«M. Proudhon ha escrito en sus Confesiones de un revolucionario estas notables palabras: "Es cosa que admira el ver de qué manera en todas nuestras cuestiones políticas tropezamos siempre con la teología". Nada hay aquí que pueda causar sorpresa, sino la sorpresa de M. Proudhon. La teología, por lo mismo que es la ciencia de Dios, es el océano que contiene y abarca todas las ciencias, así como Dios es el océano que contiene y abarca todas las cosas» (Donoso Cortés).

sábado, 29 de noviembre de 2014

MANUEL PARRA CELAYA: De Benavente a Berlanga

Como, a juzgar por los escaparates y por los adornos laicos (y generalmente cursis), ya estamos casi en Navidad, me decidí a sacar el sinnúmero de cajas y envoltorios que contienen el Pesebre familiar; al desenvolver cuidadosamente las figuritas, hallé una desconocida e insospechada: se trataba del “pequeño Nicolás”.


Perdonen los lectores este chiste malo y prenavideño, pero es que sigo fascinado por el personaje, su entorno y las circunstancias que lo rodean, no tanto suyas, como de todos cuantos forman parte de su colección de retratos oficiales o de “selfies” o como se diga.

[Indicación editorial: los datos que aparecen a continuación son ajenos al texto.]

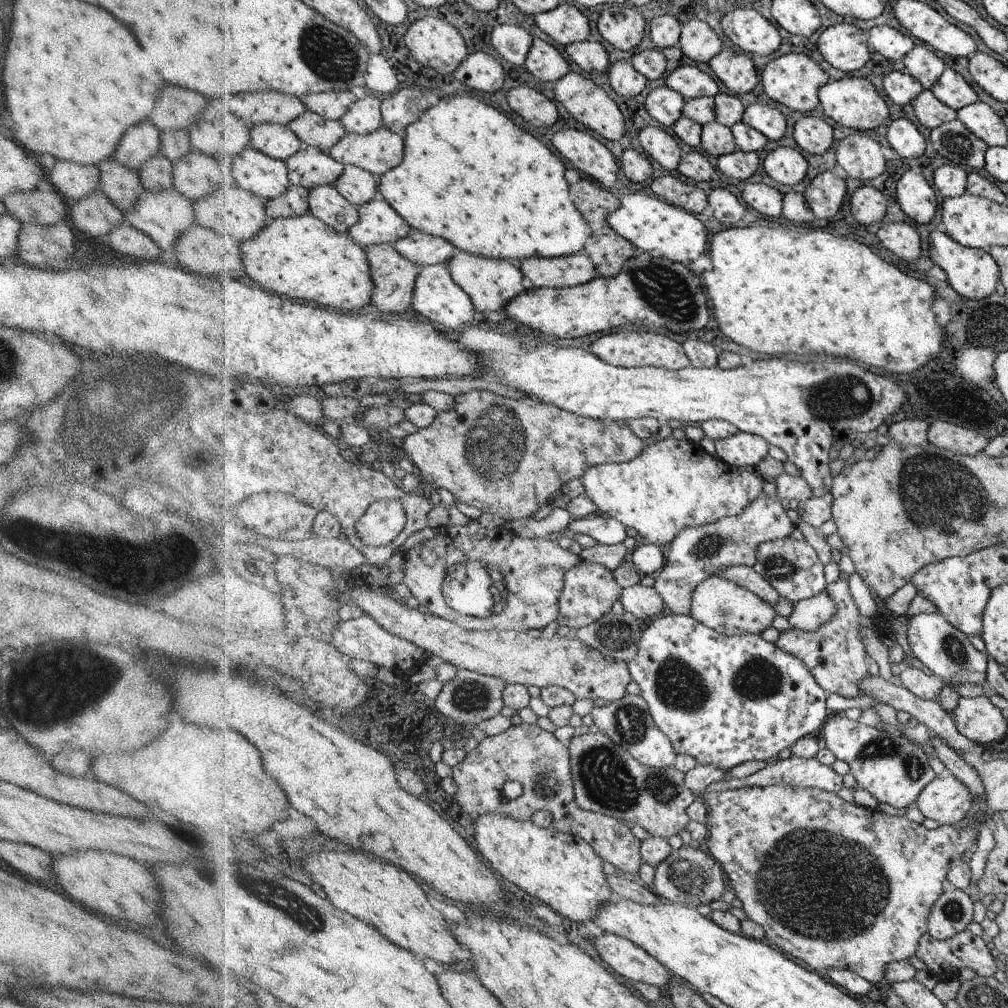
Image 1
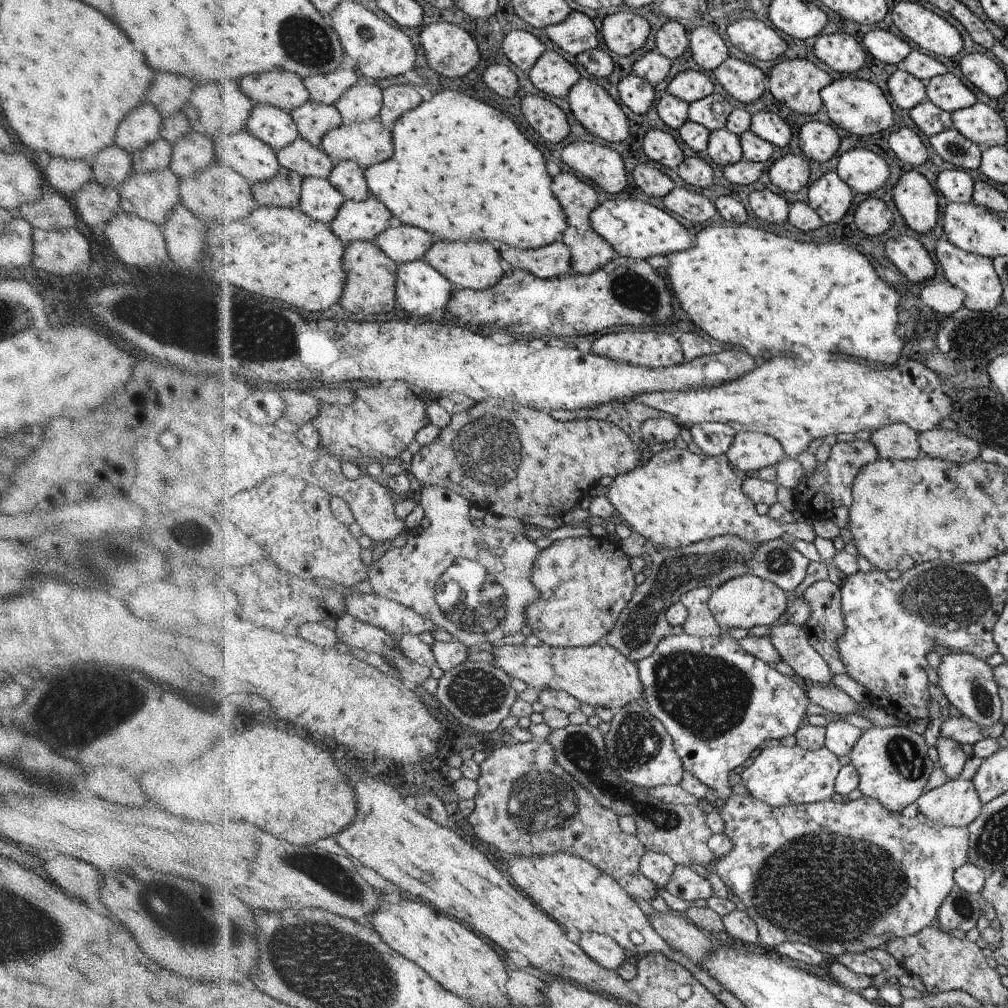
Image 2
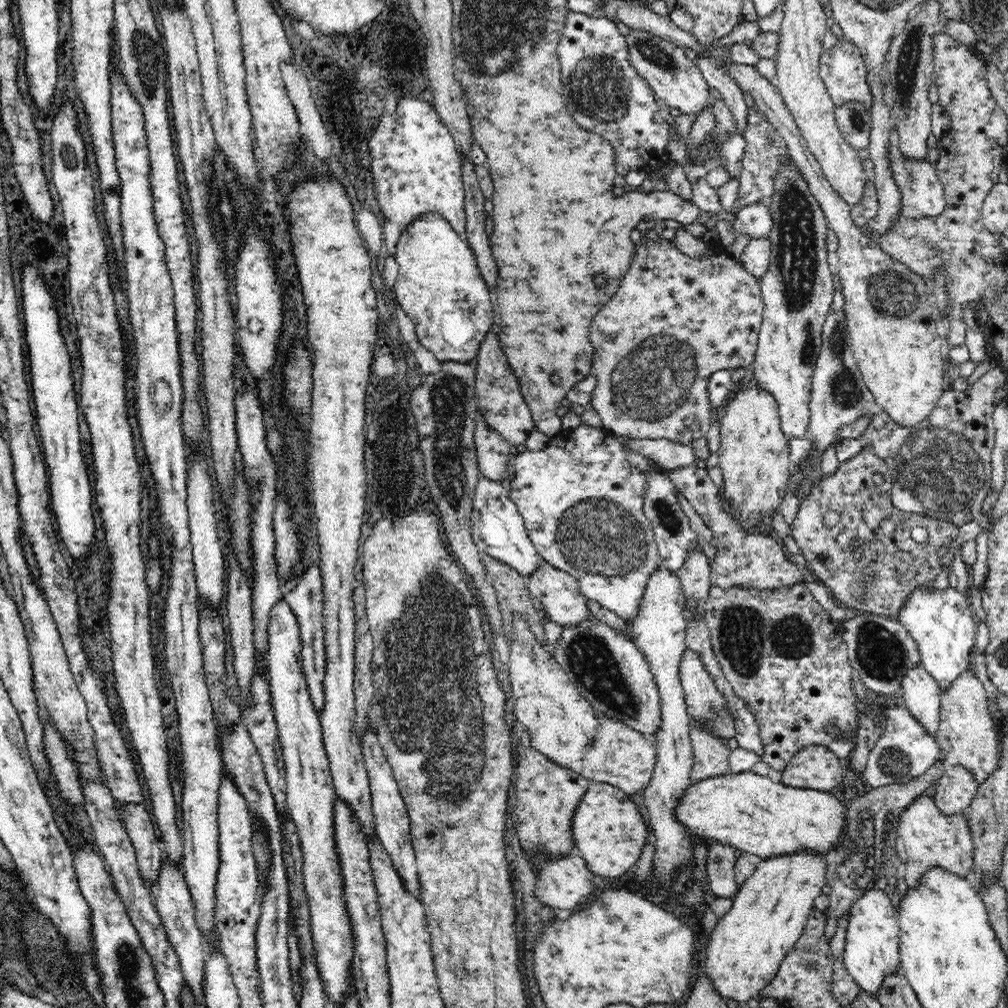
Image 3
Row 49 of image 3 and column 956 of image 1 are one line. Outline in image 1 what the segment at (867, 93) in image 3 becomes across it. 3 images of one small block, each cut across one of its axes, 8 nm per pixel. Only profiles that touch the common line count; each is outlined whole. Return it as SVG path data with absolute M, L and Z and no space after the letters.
M778 785L754 788L744 787L739 788L738 790L726 790L724 792L704 792L703 797L707 808L707 819L705 825L707 826L708 832L710 834L709 838L706 841L708 852L711 852L712 856L715 856L716 860L719 861L721 865L723 865L724 872L727 872L728 878L731 879L732 892L735 894L736 898L742 902L743 909L746 913L747 918L756 924L760 924L760 926L764 928L764 932L766 932L765 939L768 940L768 944L779 948L782 952L788 952L788 956L792 956L793 959L804 962L806 966L810 966L810 970L819 972L821 975L826 975L826 972L828 972L828 970L832 970L832 968L848 969L858 974L858 976L863 976L868 982L871 982L873 985L876 984L876 982L881 982L885 978L884 970L886 970L888 964L896 963L897 961L908 961L909 958L912 958L912 956L916 954L916 948L919 948L920 940L928 932L928 914L930 914L932 906L934 906L936 900L940 898L940 894L942 894L942 891L947 886L948 868L951 867L951 864L954 863L955 860L962 860L962 857L965 853L973 853L976 850L976 840L978 840L978 836L980 836L980 830L978 829L979 814L976 816L974 821L970 822L968 826L964 828L958 829L954 824L946 824L940 825L936 829L926 830L922 824L916 823L915 821L910 821L908 818L906 818L906 816L900 817L886 815L882 811L871 809L870 807L866 807L864 805L848 803L844 801L844 799L842 799L838 794L832 794L831 792L820 790L819 788L792 788L792 786Z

No puedo evitar que resuenen en mis oídos las inmortales palabras con que se abre Los intereses creados, concretamente allí donde escribió don Jacinto “He aquí el tinglado de la antigua farsa, la que alivió en posadas aldeanas el cansancio de los trajinantes, la que embobó en las plazas de humildes lugares a los simples villanos, la que juntó en ciudades populosas a los más variados concursos…” y, sobre todo, cuando dice más adelante: “Alguna vez también subió la farsa a palacios de príncipes, altísimos señores, por humorada de sus dueños, y no fue allí menos libre y despreocupada. Fue de todos y para todos”.

Así, pues, desatendida por quien hubiera procedido mi humilde petición de hace unas semanas de que se le erigiera a nuestro personaje un monumento junto al Tormes a su paso por Salamanca, no tengo más remedio que fijar mi atención, no en nuestro mejor pícaro nacional, sino en quienes aparecen en los mencionados y abundantes álbumes fotográficos de su colección.

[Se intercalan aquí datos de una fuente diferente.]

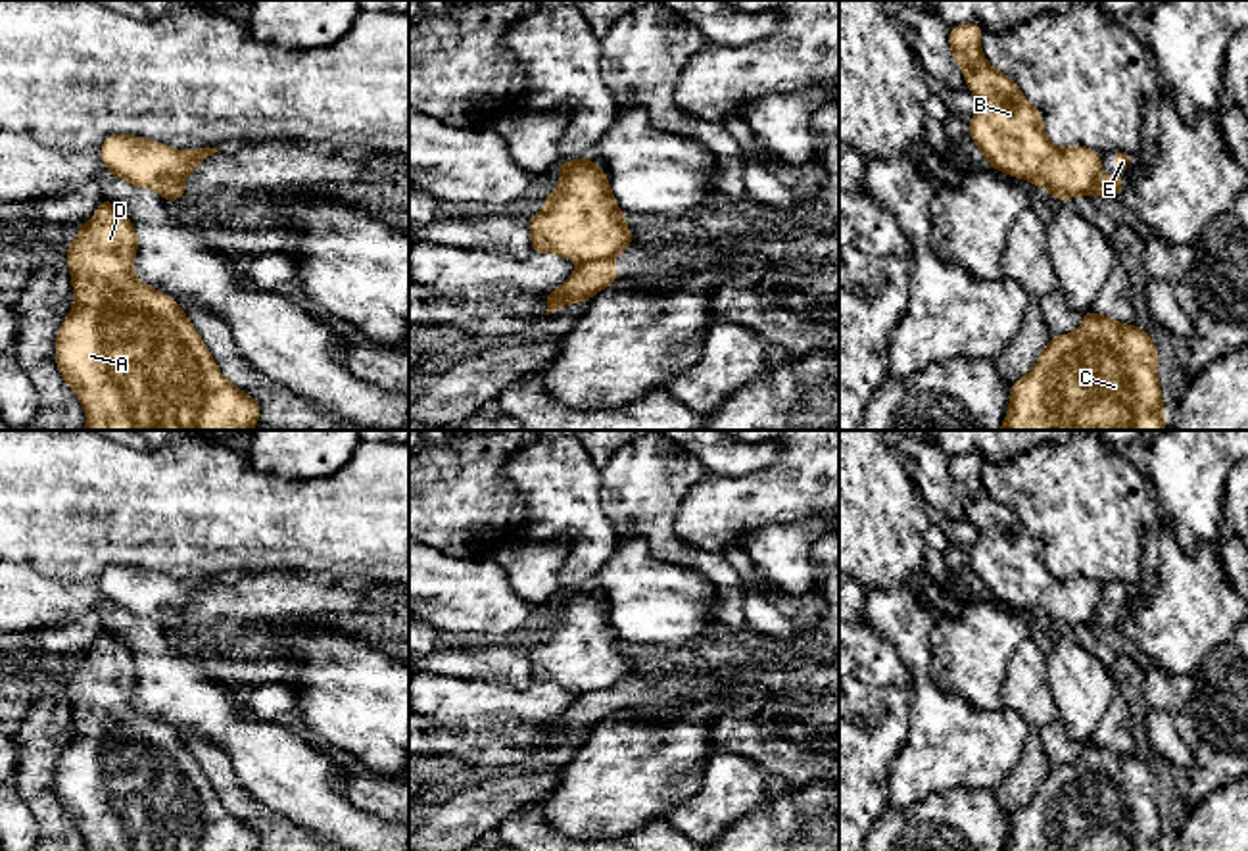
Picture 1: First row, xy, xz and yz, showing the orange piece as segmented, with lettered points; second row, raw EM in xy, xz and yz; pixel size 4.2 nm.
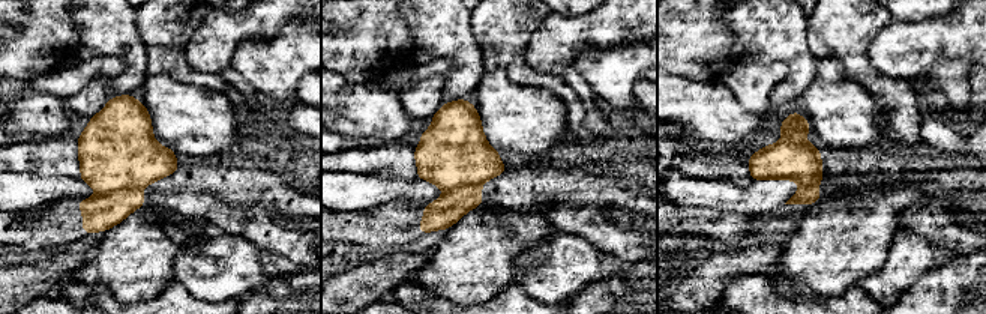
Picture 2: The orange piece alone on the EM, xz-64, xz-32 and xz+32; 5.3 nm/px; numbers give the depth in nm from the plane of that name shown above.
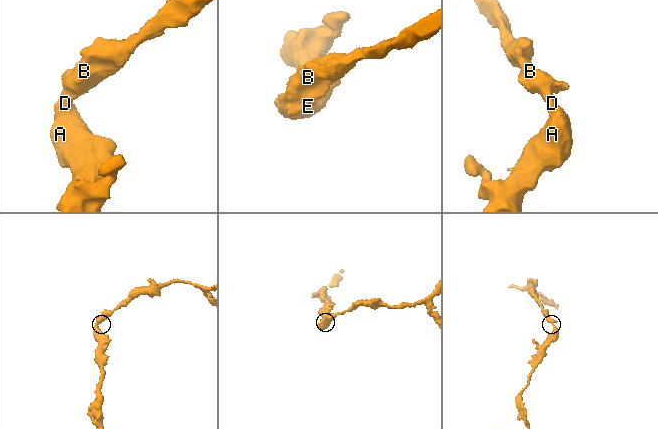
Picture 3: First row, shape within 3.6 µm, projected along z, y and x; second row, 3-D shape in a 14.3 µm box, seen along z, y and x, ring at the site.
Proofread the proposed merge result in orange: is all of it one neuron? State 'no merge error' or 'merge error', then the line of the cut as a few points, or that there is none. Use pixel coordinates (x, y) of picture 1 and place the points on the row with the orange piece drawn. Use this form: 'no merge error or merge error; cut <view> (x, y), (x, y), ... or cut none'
merge error; cut xz (613, 256), (580, 264)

Se me ocurre una comparación odiosa: igual que en el fraude de la estampita la moral (por lo menos la de hace algunos años) consideraba tan culpable al timador como al timado, dada su mala fe y deseos de lucrarse, en el caso que nos ocupa no puedo menos que señalar con el dedo a tantos y tantos personajes, personajillos y barandas en general que caían en el garlito para obtener aquellos favores que no alcanzaban por vías reglamentarias, legales y diáfanas. Si Berlanga levantara la cabeza, seguro que tendría materia abundante para sus añoradas sátiras políticas y sociales.

Ya que no lo tenemos entre nosotros, hemos de permitirnos formular una clara denuncia del amiguismo, de la reunión oficiosa y luego desmentida, del favor con favor se paga, del tapadillo en los asuntos privados y públicos, de la corrupción, en suma. Y que ello se note en las urnas, por ejemplo, sin caer tampoco en la trampa de iluminados populistas.

Es decir, situarnos sin tapujos ante la evidencia de un sistema de “democracia formal”, en el que vivimos y con el que nos engañamos días tras día, y que es la antítesis de una “democracia de contenido”, que se trataría del régimen que, como dijo Thomas Jefferson, “fuera el más capaz de seleccionar a los mejores para dirigir las oficinas del gobierno”, o, en palabras de José Antonio Primo de Rivera, el que nos proporcionara “una vida verdaderamente democrática”.

Lástima que no consten en el censo de los vivos ni Benavente ni Berlanga, pero, entretanto surgen sus herederos, deleitémonos con la narración sin fin de la moderna farsa o de las actuales escopetas nacionales que, como decía el cantar, no tienen ni caja ni cañón ni baqueta. 

Pero no basta con el deleite de asistir al espectáculo. Es hora de que público se disponga a salir del teatro y se proponga respirar un aire no viciado, fresco y limpio.